Nutthapong puts things differently.

“I love Thailand,” he said. “I want a country that I can be proud of.”

Nutthapong grew up in Chanthaburi, the eastern province famed for its fruit including durian,. Thai pop, with its bubble-gum sweetness, was not for him. He gravitated instead to American rap.

Following in his father’s footsteps, Nutthapong studied architecture in college in Bangkok. Eleven years later, he’s still not quite done with his thesis. Rap, in all its windowless studio intensity, got in the way of his diploma.

Even if his fine-boned features and strategically tousled hair seem more suited for performer in a boy band, Nutthapong began dredging up some of the country’s darkest history in his rhymes. His audience has followed. In just the past week, another half million people viewed the Rap Against Dictatorship video.

In one of his earlier rap songs, Oc(t)ygen, Nutthapong mined the turbulent period of the mid-1970s, when dozens of protesters, many of them students, were massacred by security forces and right-wing mobs.

"You have guns and power but you don’t have the right to take away lives"

Those killings were memorialised in a Pulitzer Prize-winning photograph taken during the 1976 massacre at Thammasat University of a lifeless student dangling from a tree as a man swings at the corpse with a folded chair. This episode, like other bloody crackdowns on dissent, is missing from Thai schoolbooks.

“They want us to forget everything,” Nutthapong said.

In the video for Prathet Ku Mee, shot in black and white, the lynching at Thammasat is re-enacted, a man heaving a chair at a hanging dummy as a mob cheers him on. Nutthapong, rage rippling across his face, enters the frame.

"The country that makes fake promises like loading bullets

Creates a regime and orders us to love it"

There is no guarantee that another violent crackdown won’t happen some day to rival the horrors of 1979, the events of Black May in 1992 or the violent end to the red-shirt protests in 2010.

“It’s the same loop over and over,” Nutthapong said: elections followed by coups, interspersed with bloodletting on the streets.

“The only bargaining power the people have is democracy but everything looks like it’s in the dark and there’s no way out.”

Next month’s election, which is circumscribed by a military-drafted constitution that keeps considerable power in the army’s hands, brings him little hope.

“With the upcoming election, it was unfair from the beginning,” he said. “People are in servitude.”

But just because younger Thais are disenchanted with the current state of politics doesn’t mean that they will be placated by air-conditioned malls and the latest in selfie technology.

“I grew up in a province that is full of fruits and good soil,” Nutthapong said. “Sweet things are not enough. We need freedom.”

Despite threats of detention, college students have led rallies against the junta. For millions of others, listening to a rap anthem of dissent is their outlet.

Meanwhile, the junta remains ever-vigilant for signs of dissent.
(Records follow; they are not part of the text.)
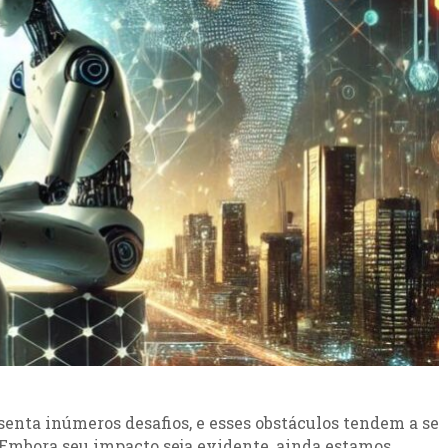
resenta inúmeros desafios, e esses obstáculos tendem a se
 Embora seu impacto seja evidente, ainda estamos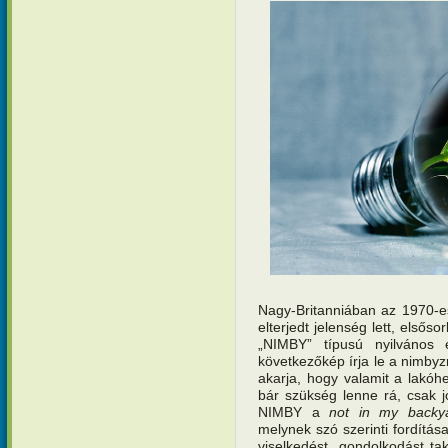
Nagy-Britanniában az 1970-e
elterjedt jelenség lett, elsős
„NIMBY” típusú nyilvános 
következőkép írja le a nimbyz
akarja, hogy valamit a lakóh
bár szükség lenne rá, csak j
NIMBY a
not in my backy
melynek szó szerinti fordítás
viselkedést, gondolkodást ta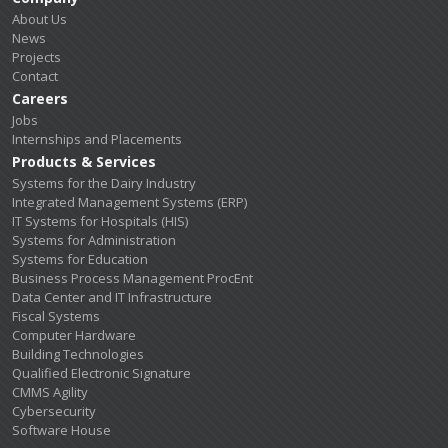
About Us
News
Projects
Contact
Careers
Jobs
Internships and Placements
Products & Services
Systems for the Dairy Industry
Integrated Management Systems (ERP)
IT Systems for Hospitals (HIS)
Systems for Administration
Systems for Education
Business Process Management ProcEnt
Data Center and IT Infrastructure
Fiscal Systems
Computer Hardware
Building Technologies
Qualified Electronic Signature
CMMS Agility
Cybersecurity
Software House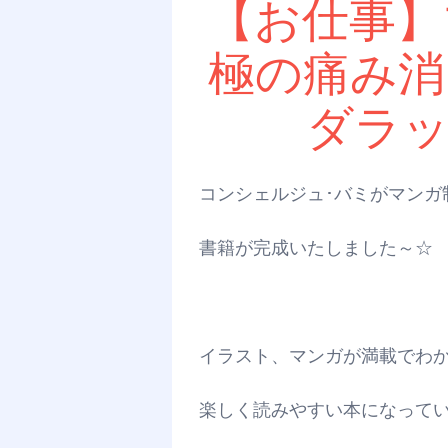
【お仕事】
極の痛み消
ダラ
コンシェルジュ･バミがマンガ
書籍が完成いたしました～☆
イラスト、マンガが満載でわ
楽しく読みやすい本になって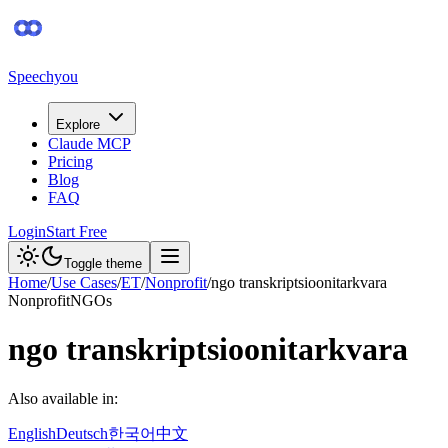
Speechyou
Explore
Claude MCP
Pricing
Blog
FAQ
Login
Start Free
Toggle theme
Home
/
Use Cases
/
ET
/
Nonprofit
/
ngo transkriptsioonitarkvara
Nonprofit
NGOs
ngo transkriptsioonitarkvara
Also available in:
English
Deutsch
한국어
中文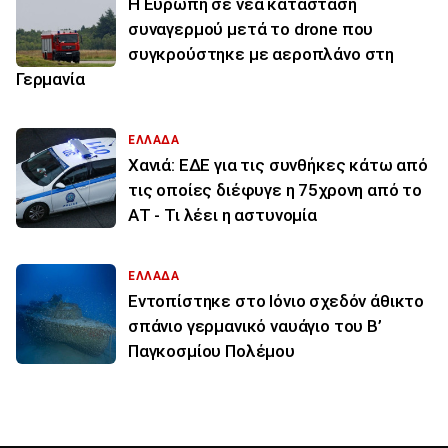
Η Ευρώπη σε νέα κατάσταση
συναγερμού μετά το drone που
συγκρούστηκε με αεροπλάνο στη
Γερμανία
ΕΛΛΑΔΑ
Χανιά: ΕΔΕ για τις συνθήκες κάτω από
τις οποίες διέφυγε η 75χρονη από το
ΑΤ - Τι λέει η αστυνομία
ΕΛΛΑΔΑ
Εντοπίστηκε στο Ιόνιο σχεδόν άθικτο
σπάνιο γερμανικό ναυάγιο του Β’
Παγκοσμίου Πολέμου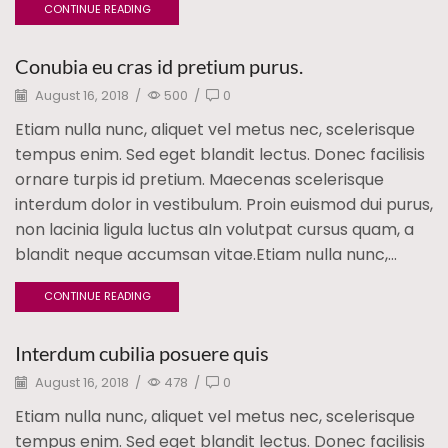
CONTINUE READING
Conubia eu cras id pretium purus.
August 16, 2018
/
500
/
0
Etiam nulla nunc, aliquet vel metus nec, scelerisque
tempus enim. Sed eget blandit lectus. Donec facilisis
ornare turpis id pretium. Maecenas scelerisque
interdum dolor in vestibulum. Proin euismod dui purus,
non lacinia ligula luctus aIn volutpat cursus quam, a
blandit neque accumsan vitae.Etiam nulla nunc,...
CONTINUE READING
Interdum cubilia posuere quis
August 16, 2018
/
478
/
0
Etiam nulla nunc, aliquet vel metus nec, scelerisque
tempus enim. Sed eget blandit lectus. Donec facilisis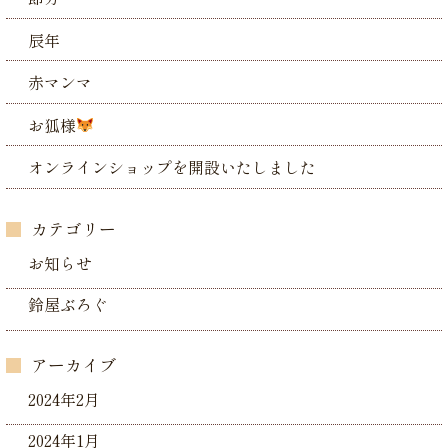
辰年
赤マンマ
お狐様
オンラインショップを開設いたしました
カテゴリー
お知らせ
鈴屋ぶろぐ
アーカイブ
2024年2月
2024年1月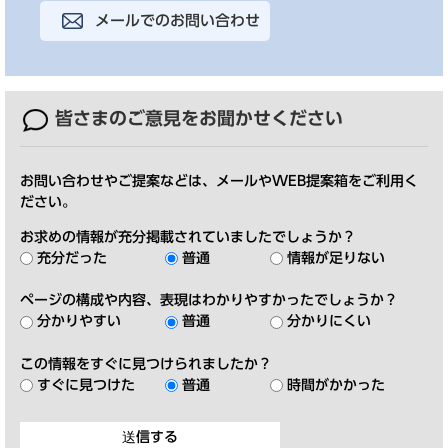
メールでのお問い合わせ
皆さまのご意見を
お聞かせください
お問い合わせやご提案などは、メールやWEB提案箱をご利用く
ださい。
お求めの情報が充分掲載されていましたでしょうか？
充分だった
普通
情報が足りない
ページの構成や内容、表現はわかりやすかったでしょうか？
分かりやすい
普通
分かりにくい
この情報をすぐに見つけられましたか？
すぐに見つけた
普通
時間がかかった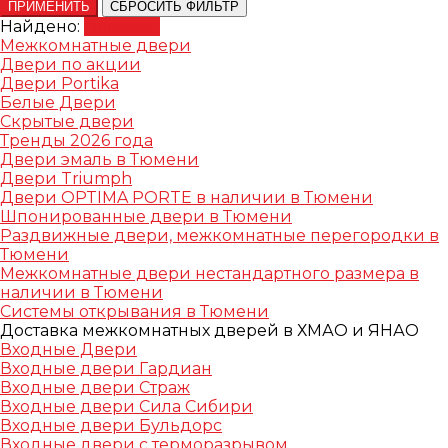
ПРИМЕНИТЬ
СБРОСИТЬ ФИЛЬТР
Найдено:
Показать
Межкомнатные двери
Двери по акции
Двери Portika
Белые Двери
Скрытые двери
Тренды 2026 года
Двери эмаль в Тюмени
Двери Triumph
Двери OPTIMA PORTE в наличии в Тюмени
Шпонированные двери в Тюмени
Раздвижные двери, межкомнатные перегородки в
Тюмени
Межкомнатные двери нестандартного размера в
наличии в Тюмени
Системы открывания в Тюмени
Доставка межкомнатных дверей в ХМАО и ЯНАО
Входные Двери
Входные двери Гардиан
Входные двери Страж
Входные двери Сила Сибири
Входные двери Бульдорс
Входные двери с терморазрывом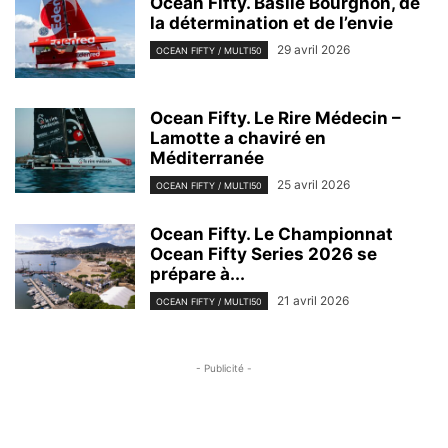
Ocean Fifty. Basile Bourgnon, de
la détermination et de l’envie
29 avril 2026
OCEAN FIFTY / MULTI50
Ocean Fifty. Le Rire Médecin –
Lamotte a chaviré en
Méditerranée
25 avril 2026
OCEAN FIFTY / MULTI50
Ocean Fifty. Le Championnat
Ocean Fifty Series 2026 se
prépare à...
21 avril 2026
OCEAN FIFTY / MULTI50
- Publicité -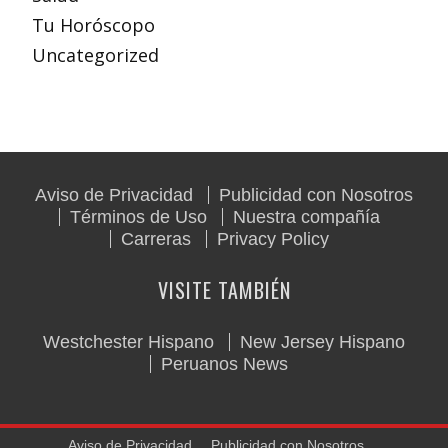
Tu Horóscopo
Uncategorized
Aviso de Privacidad
Publicidad con Nosotros
Términos de Uso
Nuestra compañía
Carreras
Privacy Policy
VISITE TAMBIÉN
Westchester Hispano
New Jersey Hispano
Peruanos News
Aviso de Privacidad
Publicidad con Nosotros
This week the broadcast regulator ordered the pro-Thaksin Voice TV off the air for 15 days, a decision overturned late Friday night by the Administrative Court.

“Do they think we can be shut up forever?” Nutthapong asked. “Do they have that low an opinion of Thai people?”

As political parties restart their rusty machinery in preparation for an election that will be neither free nor fair, Nutthapong has been working again in the dark hours.

He’s recording a new Rap Against Dictatorship song titled Capitalism, which he describes as a meditation on income inequality and human rights.